The book's first section is an even-handed presentation of early left/right debates, but this gives way to a partisan right wing emphasis. It loses the breadth that made the first half useful (even if one did not agree with his outlook). Thus a chapter on the 1984-85 miners' strike opens, 'Uneconomic coal mines had been closing in Britain for decades. For some this was something to welcome.' The strike, we are told, was not defeated but simply 'dragged on, before petering out in a welter of mutual recrimination'. Rosen recycles Blair's TUC speech, which insisted that 'Saddam has a nuclear weapons programme', and instead of mentioning that this was patently untrue, simply says that, although 'Blair had faced a hard-bitten and sceptical audience, as he finished they rose to him in a 50 second standing ovation'.

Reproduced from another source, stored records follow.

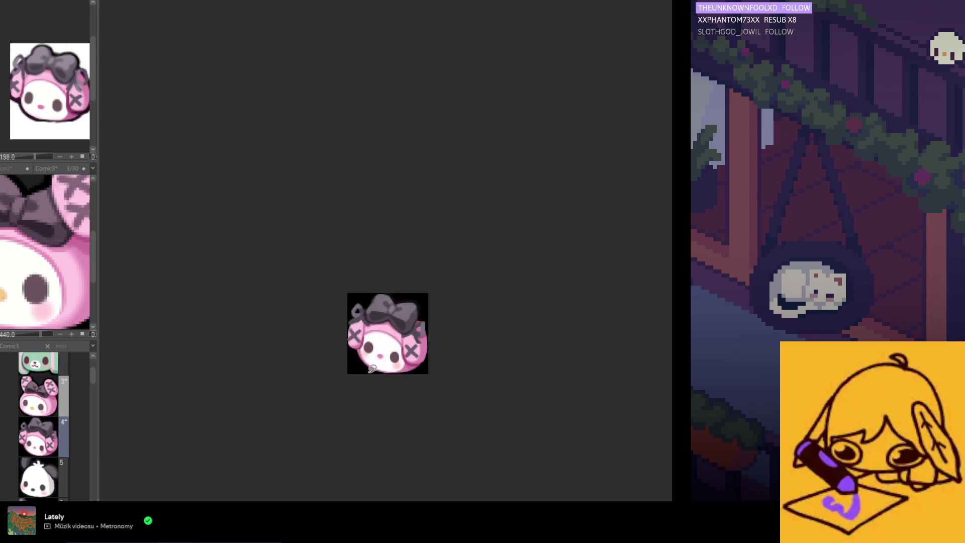
scroll(372, 368, "up", 2)
scroll(445, 358, "down", 1)
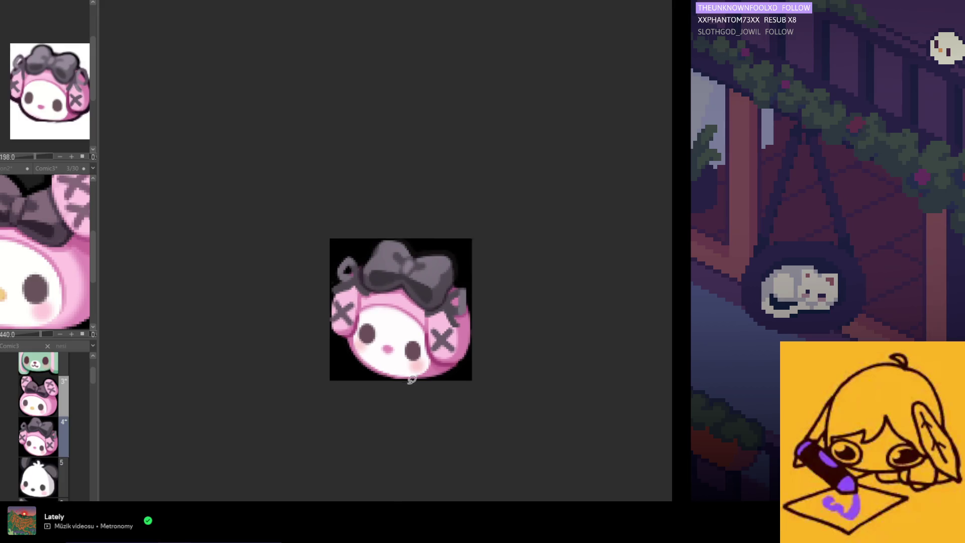
Lasso the right eye, run a quick transform on it, commit and deselect
left_click_drag(407, 359, 442, 373)
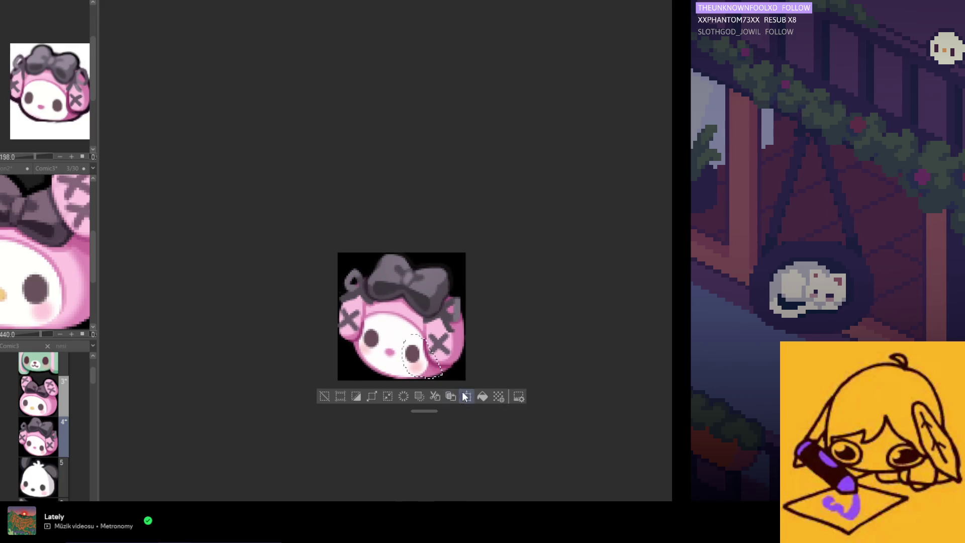
left_click(466, 397)
left_click(422, 400)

The author aims to show that the much-vaunted substitution of 'Old Labour' by 'New Labour' is an over-simplification. He succeeds, though not as planned. In portraying a history of the battle between left and right the book unwittingly shows that every Labour prime minister has danced to the capitalist tune, whether it be Ramsay MacDonald during the Wall Street Crash period, Harold Wilson in the crisis of the late 1960s and 1970s, or Blair in the current neo-liberal phase. And after a Labour government falls comes the backlash, and a turn to the left, just in time for the next government to dash the hopes.
Most frustrating of all is Rosen's superficial treatment of the book's main theme - Old Labour to New. The element of continuity? People used to complain about cronyism, now they moan about an Islington elite, and so on.
There never was a 'golden age of Old Labour' and 'New Labour' is a continuation. But at what point does quantitative degeneration - the rightward moves, the embracing of big business ideology - become a qualitative change? Are tentative steps towards trade union disaffiliation and the emergence of new political forces with a parliamentary foothold, such as the Scottish Socialist Party or Respect, signs of the ending of historic links between the organised working class and the Labour Party? These are big questions that are not easy to answer. Indeed only the political practice of the left can answer them. But one would expect a book with that title, and 500 pages to play with, to at least address them.